About this task:
Which lines of the entries below hold the word "kwargs"? Report each of them.

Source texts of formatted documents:
◇ ◇ ◇ ◇
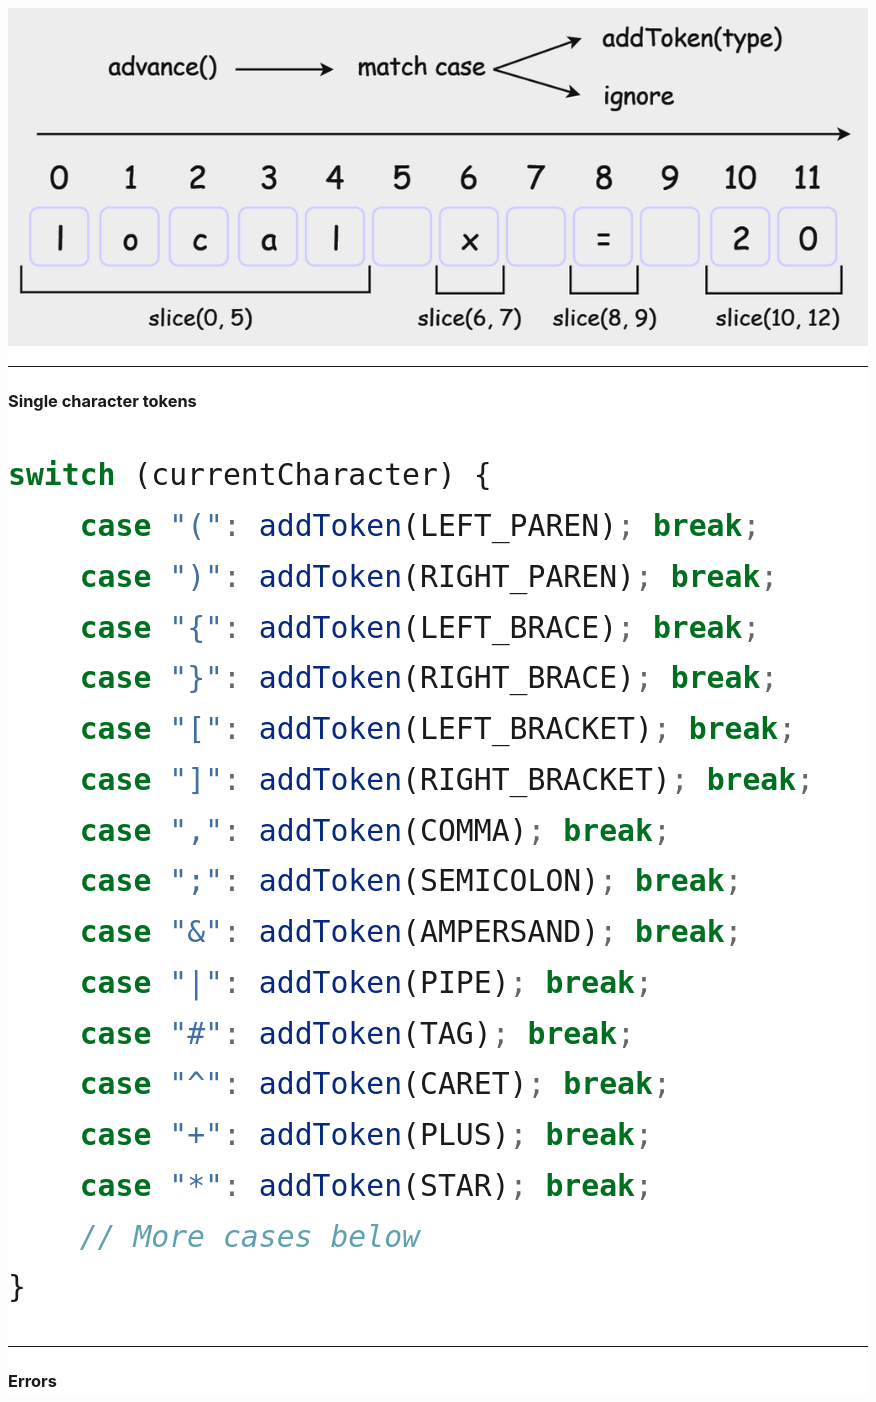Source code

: ![w:800 center drop-shadow:0,5px,10px,rgb(0,0,0)](Images/AddingTokens.png)

---
<style scoped>
  .code-block-normal {
    font-size: 35px;
  }
</style>
### Single character tokens

<div class="code-block-normal">

```JavaScript
switch (currentCharacter) {
    case "(": addToken(LEFT_PAREN); break;
    case ")": addToken(RIGHT_PAREN); break;
    case "{": addToken(LEFT_BRACE); break;
    case "}": addToken(RIGHT_BRACE); break;
    case "[": addToken(LEFT_BRACKET); break;
    case "]": addToken(RIGHT_BRACKET); break;
    case ",": addToken(COMMA); break;
    case ";": addToken(SEMICOLON); break;
    case "&": addToken(AMPERSAND); break;
    case "|": addToken(PIPE); break;
    case "#": addToken(TAG); break;
    case "^": addToken(CARET); break;
    case "+": addToken(PLUS); break;
    case "*": addToken(STAR); break;
    // More cases below
}
```
</div>

---
### Errors
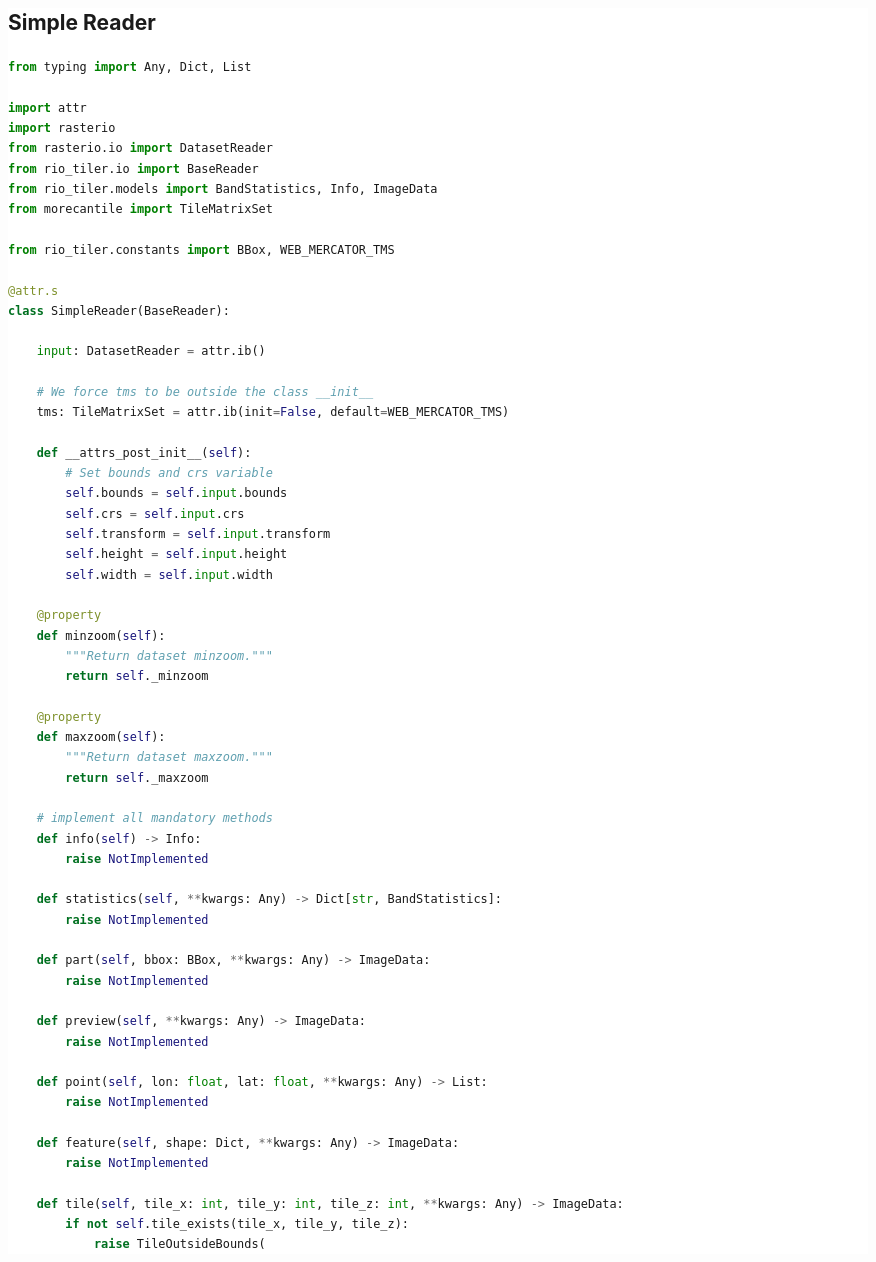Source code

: 
## Simple Reader


```python
from typing import Any, Dict, List

import attr
import rasterio
from rasterio.io import DatasetReader
from rio_tiler.io import BaseReader
from rio_tiler.models import BandStatistics, Info, ImageData
from morecantile import TileMatrixSet

from rio_tiler.constants import BBox, WEB_MERCATOR_TMS

@attr.s
class SimpleReader(BaseReader):

    input: DatasetReader = attr.ib()

    # We force tms to be outside the class __init__
    tms: TileMatrixSet = attr.ib(init=False, default=WEB_MERCATOR_TMS)

    def __attrs_post_init__(self):
        # Set bounds and crs variable
        self.bounds = self.input.bounds
        self.crs = self.input.crs
        self.transform = self.input.transform
        self.height = self.input.height
        self.width = self.input.width

    @property
    def minzoom(self):
        """Return dataset minzoom."""
        return self._minzoom

    @property
    def maxzoom(self):
        """Return dataset maxzoom."""
        return self._maxzoom

    # implement all mandatory methods
    def info(self) -> Info:
        raise NotImplemented

    def statistics(self, **kwargs: Any) -> Dict[str, BandStatistics]:
        raise NotImplemented

    def part(self, bbox: BBox, **kwargs: Any) -> ImageData:
        raise NotImplemented

    def preview(self, **kwargs: Any) -> ImageData:
        raise NotImplemented

    def point(self, lon: float, lat: float, **kwargs: Any) -> List:
        raise NotImplemented

    def feature(self, shape: Dict, **kwargs: Any) -> ImageData:
        raise NotImplemented

    def tile(self, tile_x: int, tile_y: int, tile_z: int, **kwargs: Any) -> ImageData:
        if not self.tile_exists(tile_x, tile_y, tile_z):
            raise TileOutsideBounds(
```

[rio-tiler-pds]: https://github.com/cogeotiff/rio-tiler-pds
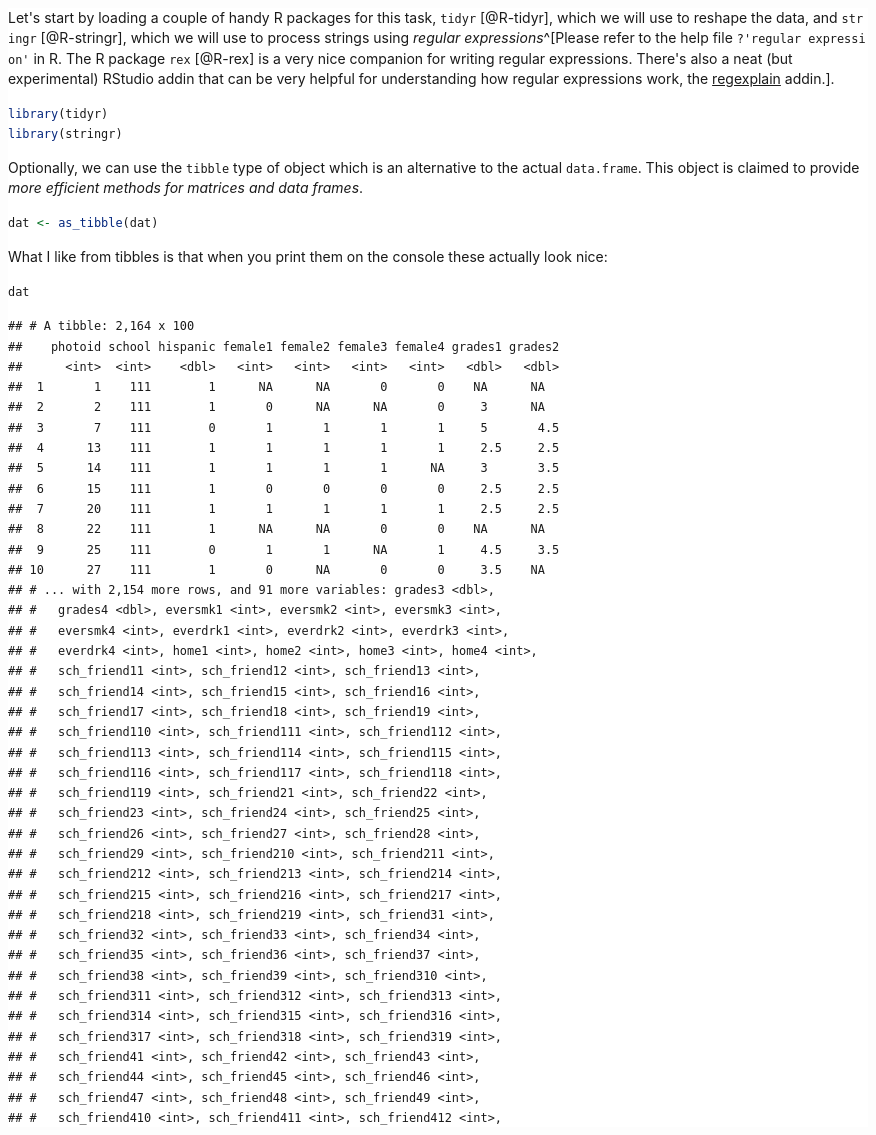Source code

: Let's start by loading a couple of handy R packages for this task, `tidyr` [@R-tidyr], which we will use to reshape the data, and `stringr` [@R-stringr], which we will use to process strings using _regular expressions_^[Please refer to the help file `?'regular expression'` in R. The R package `rex` [@R-rex] is a very nice companion for writing regular expressions. There's also a neat (but experimental) RStudio addin that can be very helpful for understanding how regular expressions work, the [regexplain](https://github.com/gadenbuie/regexplain) addin.].


```r
library(tidyr)
library(stringr)
```

Optionally, we can use the `tibble` type of object which is an alternative to the actual `data.frame`. This object is claimed to provide _more efficient methods for matrices and data frames_.


```r
dat <- as_tibble(dat)
```

What I like from tibbles is that when you print them on the console these actually look nice:
 

```r
dat
```

```
## # A tibble: 2,164 x 100
##    photoid school hispanic female1 female2 female3 female4 grades1 grades2
##      <int>  <int>    <dbl>   <int>   <int>   <int>   <int>   <dbl>   <dbl>
##  1       1    111        1      NA      NA       0       0    NA      NA  
##  2       2    111        1       0      NA      NA       0     3      NA  
##  3       7    111        0       1       1       1       1     5       4.5
##  4      13    111        1       1       1       1       1     2.5     2.5
##  5      14    111        1       1       1       1      NA     3       3.5
##  6      15    111        1       0       0       0       0     2.5     2.5
##  7      20    111        1       1       1       1       1     2.5     2.5
##  8      22    111        1      NA      NA       0       0    NA      NA  
##  9      25    111        0       1       1      NA       1     4.5     3.5
## 10      27    111        1       0      NA       0       0     3.5    NA  
## # ... with 2,154 more rows, and 91 more variables: grades3 <dbl>,
## #   grades4 <dbl>, eversmk1 <int>, eversmk2 <int>, eversmk3 <int>,
## #   eversmk4 <int>, everdrk1 <int>, everdrk2 <int>, everdrk3 <int>,
## #   everdrk4 <int>, home1 <int>, home2 <int>, home3 <int>, home4 <int>,
## #   sch_friend11 <int>, sch_friend12 <int>, sch_friend13 <int>,
## #   sch_friend14 <int>, sch_friend15 <int>, sch_friend16 <int>,
## #   sch_friend17 <int>, sch_friend18 <int>, sch_friend19 <int>,
## #   sch_friend110 <int>, sch_friend111 <int>, sch_friend112 <int>,
## #   sch_friend113 <int>, sch_friend114 <int>, sch_friend115 <int>,
## #   sch_friend116 <int>, sch_friend117 <int>, sch_friend118 <int>,
## #   sch_friend119 <int>, sch_friend21 <int>, sch_friend22 <int>,
## #   sch_friend23 <int>, sch_friend24 <int>, sch_friend25 <int>,
## #   sch_friend26 <int>, sch_friend27 <int>, sch_friend28 <int>,
## #   sch_friend29 <int>, sch_friend210 <int>, sch_friend211 <int>,
## #   sch_friend212 <int>, sch_friend213 <int>, sch_friend214 <int>,
## #   sch_friend215 <int>, sch_friend216 <int>, sch_friend217 <int>,
## #   sch_friend218 <int>, sch_friend219 <int>, sch_friend31 <int>,
## #   sch_friend32 <int>, sch_friend33 <int>, sch_friend34 <int>,
## #   sch_friend35 <int>, sch_friend36 <int>, sch_friend37 <int>,
## #   sch_friend38 <int>, sch_friend39 <int>, sch_friend310 <int>,
## #   sch_friend311 <int>, sch_friend312 <int>, sch_friend313 <int>,
## #   sch_friend314 <int>, sch_friend315 <int>, sch_friend316 <int>,
## #   sch_friend317 <int>, sch_friend318 <int>, sch_friend319 <int>,
## #   sch_friend41 <int>, sch_friend42 <int>, sch_friend43 <int>,
## #   sch_friend44 <int>, sch_friend45 <int>, sch_friend46 <int>,
## #   sch_friend47 <int>, sch_friend48 <int>, sch_friend49 <int>,
## #   sch_friend410 <int>, sch_friend411 <int>, sch_friend412 <int>,
```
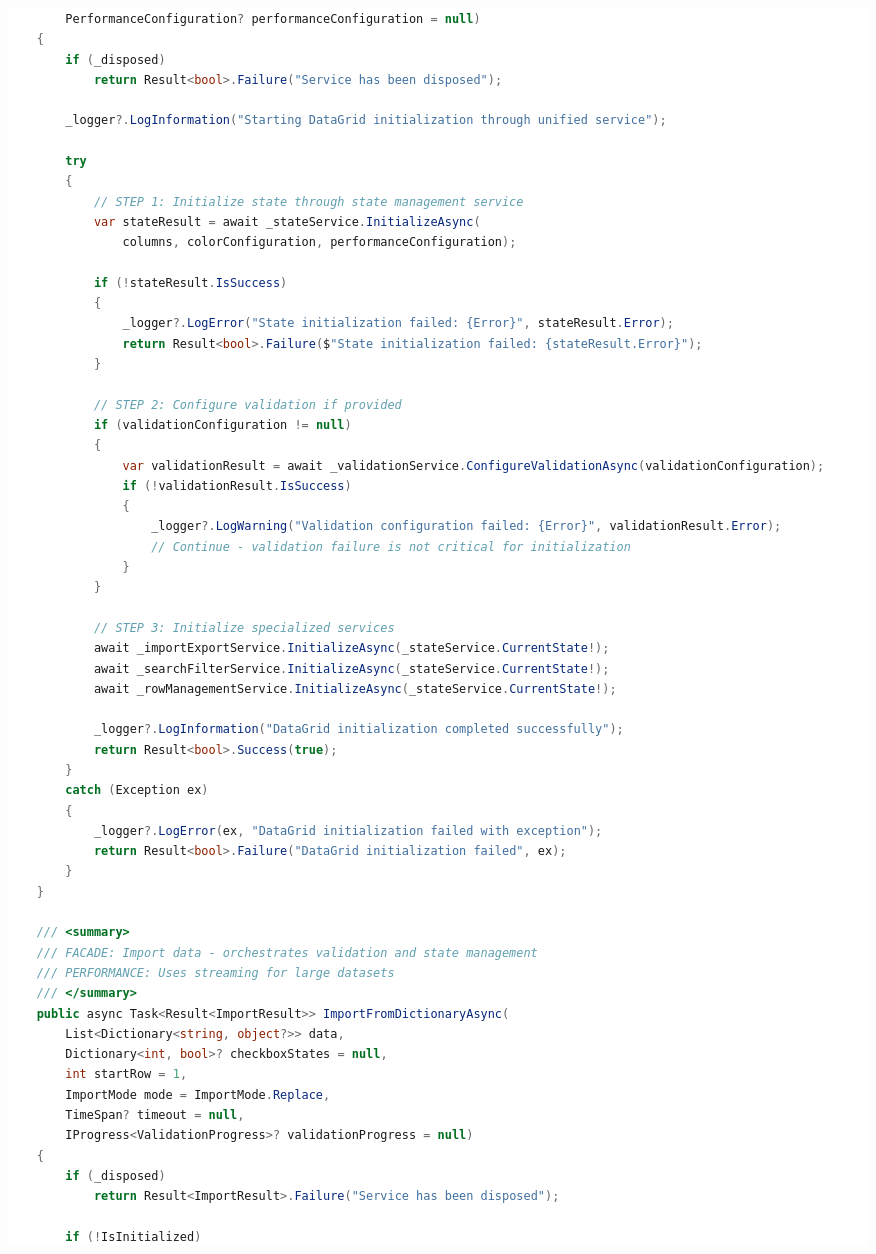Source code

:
 ```csharp
        PerformanceConfiguration? performanceConfiguration = null)
    {
        if (_disposed) 
            return Result<bool>.Failure("Service has been disposed");
        
        _logger?.LogInformation("Starting DataGrid initialization through unified service");
        
        try
        {
            // STEP 1: Initialize state through state management service
            var stateResult = await _stateService.InitializeAsync(
                columns, colorConfiguration, performanceConfiguration);
            
            if (!stateResult.IsSuccess)
            {
                _logger?.LogError("State initialization failed: {Error}", stateResult.Error);
                return Result<bool>.Failure($"State initialization failed: {stateResult.Error}");
            }
            
            // STEP 2: Configure validation if provided
            if (validationConfiguration != null)
            {
                var validationResult = await _validationService.ConfigureValidationAsync(validationConfiguration);
                if (!validationResult.IsSuccess)
                {
                    _logger?.LogWarning("Validation configuration failed: {Error}", validationResult.Error);
                    // Continue - validation failure is not critical for initialization
                }
            }
            
            // STEP 3: Initialize specialized services
            await _importExportService.InitializeAsync(_stateService.CurrentState!);
            await _searchFilterService.InitializeAsync(_stateService.CurrentState!);
            await _rowManagementService.InitializeAsync(_stateService.CurrentState!);
            
            _logger?.LogInformation("DataGrid initialization completed successfully");
            return Result<bool>.Success(true);
        }
        catch (Exception ex)
        {
            _logger?.LogError(ex, "DataGrid initialization failed with exception");
            return Result<bool>.Failure("DataGrid initialization failed", ex);
        }
    }
    
    /// <summary>
    /// FACADE: Import data - orchestrates validation and state management
    /// PERFORMANCE: Uses streaming for large datasets
    /// </summary>
    public async Task<Result<ImportResult>> ImportFromDictionaryAsync(
        List<Dictionary<string, object?>> data,
        Dictionary<int, bool>? checkboxStates = null,
        int startRow = 1,
        ImportMode mode = ImportMode.Replace,
        TimeSpan? timeout = null,
        IProgress<ValidationProgress>? validationProgress = null)
    {
        if (_disposed) 
            return Result<ImportResult>.Failure("Service has been disposed");
            
        if (!IsInitialized)
```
◇ ◇ ◇ ◇
Your solution:
    def statistics(self, **kwargs: Any) -> Dict[str, BandStatistics]:
    def part(self, bbox: BBox, **kwargs: Any) -> ImageData:
    def preview(self, **kwargs: Any) -> ImageData:
    def point(self, lon: float, lat: float, **kwargs: Any) -> List:
    def feature(self, shape: Dict, **kwargs: Any) -> ImageData:
    def tile(self, tile_x: int, tile_y: int, tile_z: int, **kwargs: Any) -> ImageData:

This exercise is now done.